For the Israelites of old, Pesach had an agricultural significance that we have lost in our urban settings. On the second day of Pesach, grateful farmers were to bring a sheaf of newly harvested barley harvest for a wave-offering in the Temple. Until it was brought, the Israelites were forbidden to eat their bread or roasted grains.
Traces of the past live on in some practices, notably the Counting of the Omer from the Second Day of Pesach, which commemorates the offering. The more observant refrain from eating produce made of chadash —‑ new grain planted in the spring after Pesach and harvested before the next Pesach — and instead are careful to eat yashan, “old” grain, planted before Pesach and harvested afterwards.
There is a lyrical evocation of spring in the liturgy when we recite the Song of Songs, with its vernal imagery, this Shabbat. “For the winter is past, the rain is over and gone;/ The flowers appear on the earth; / The time of singing is come,/ And the voice of the turtle dove is heard in our land.”

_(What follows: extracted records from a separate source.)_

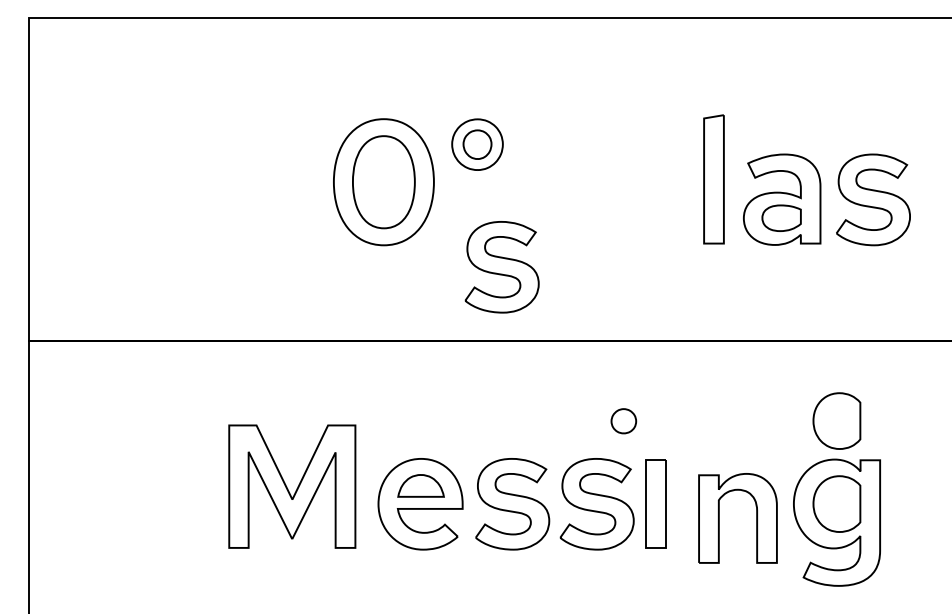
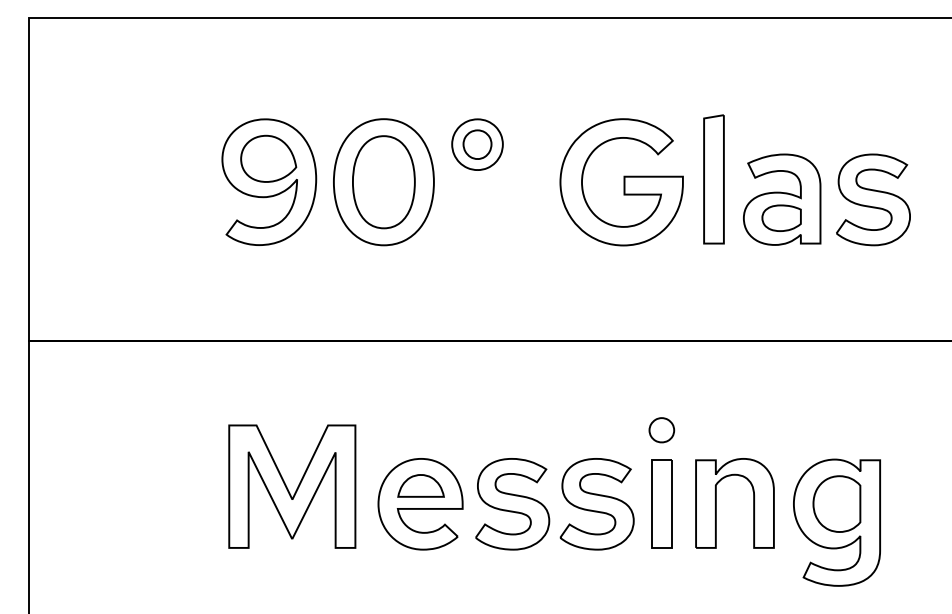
part at (269, 181): none -> present
part at (621, 182): none -> present
part at (501, 267): present -> none
part at (836, 420): present -> none
part at (623, 421) position: (623, 421) -> (661, 430)
part at (655, 503) position: (655, 503) -> (661, 503)
part at (719, 518) position: (719, 518) -> (716, 503)
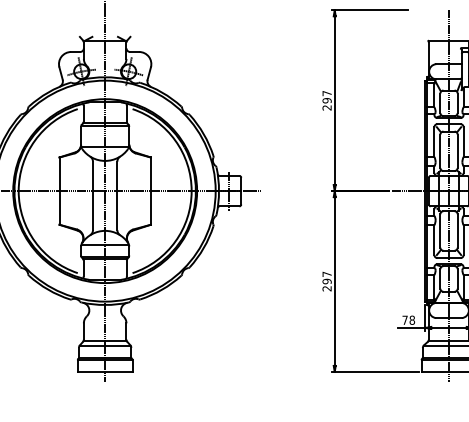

The Prayer for Dew on the first day of Pesach sounds a seasonal note with its plea for “ample wine and corn” in harvests ahead. However dutifully we recite it, we can hardly invest it with the same meaning it had for our ancestors whose livelihoods were tied to their crops.
The way we live today makes it understandable that we pay less attention to the seasonal elements of Pesach. But David Arnow, in Creating Lively Passover Seders, advances another explanation. “Downplaying the significance of nature within the Passover festival may also have represented a bulwark against the age-old tendency to worship nature”. History rather than nature became the focus of festivals.

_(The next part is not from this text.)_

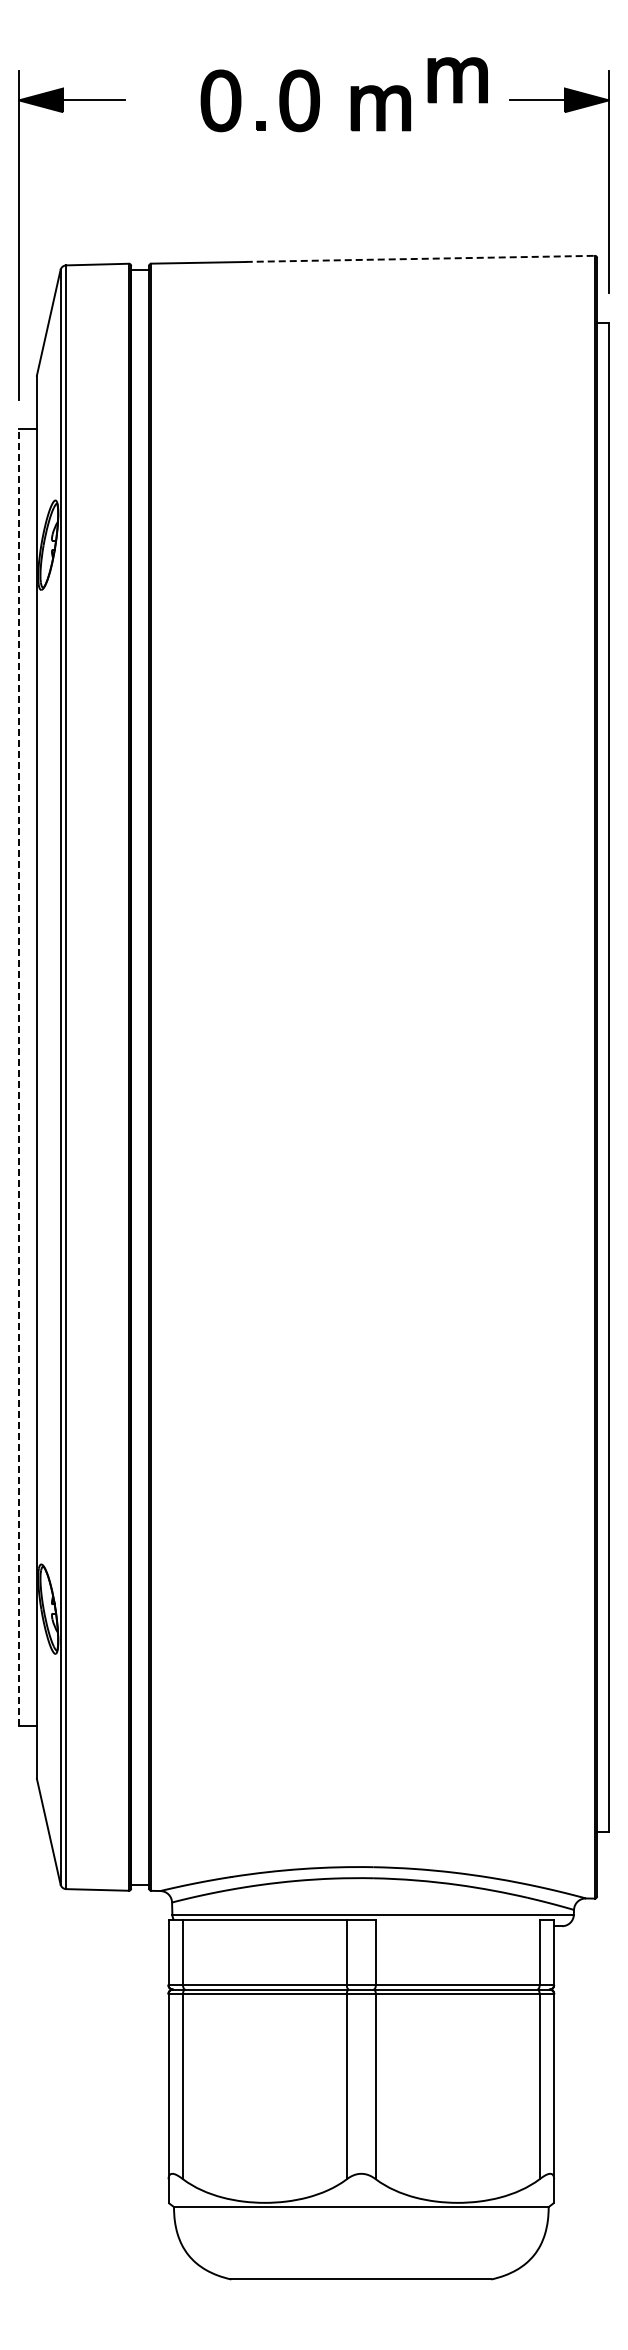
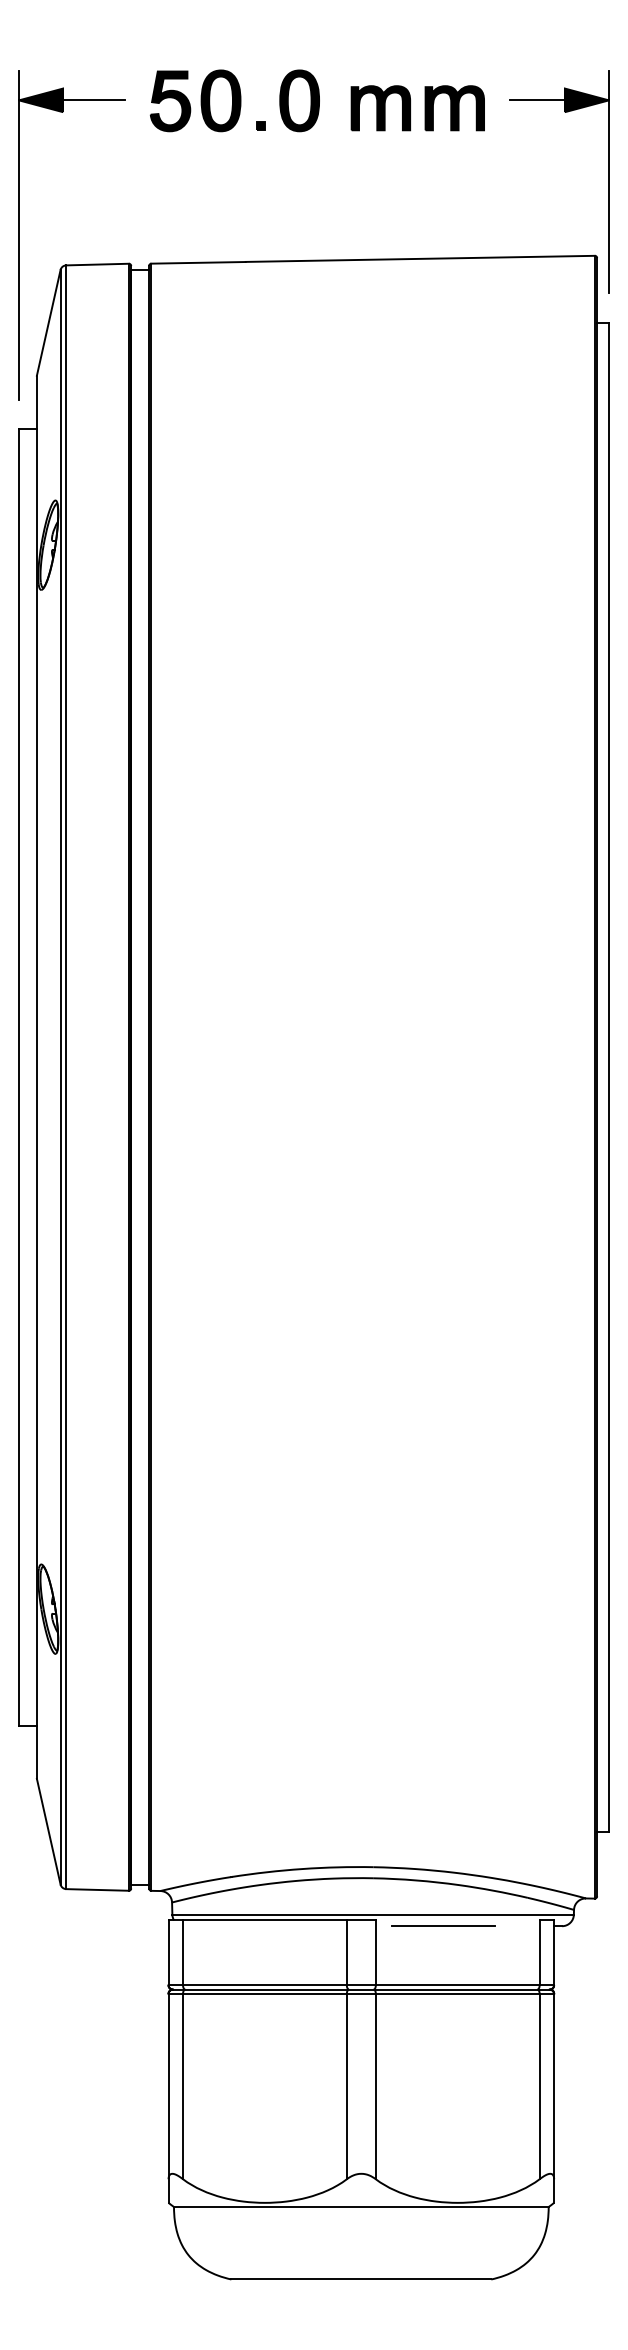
part at (457, 80) position: (457, 80) -> (454, 108)
part at (170, 101): none -> present
line at (420, 258): dashed -> solid
line at (19, 1077): dashed -> solid
line at (443, 1926): none -> present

So Shavuot, a purely pastoral affair in the Bible with the offering of first fruits, became associated with the momentous events at Sinai.
Although the agricultural features of Pesach may have receded into history, there is another reason now to be thinking of nature. Arnow quotes Rabbi Arthur Waskow, doyen of eco-Judaism, “Today the global climate crisis threatens the whole planetary web of life.” The call to environmental responsibility has become ever more insistent.
Putting the spring back in Pesach can help restore our bond with the natural world.
Arnow offers various practical suggestions including finding an opportunity to say some of the brachot that acknowledge natural beauty such as on fragrant plants or trees or incorporating special passages in the Seder.
Perhaps we can take a cue from the Spanish medieval poet Moses ibn Ezra, who penned a wine song in Hebrew for spring: “The hills have put on turbans of flowers, and the plain has robed itself in tunics of grass and herbs.”
Go out into the garden with a glass of wine and enjoy the sense of returning green.
But your rabbi probably wouldn’t endorse all the poem’s sentiments, to “drink all day” until the sun sets and “all night long”.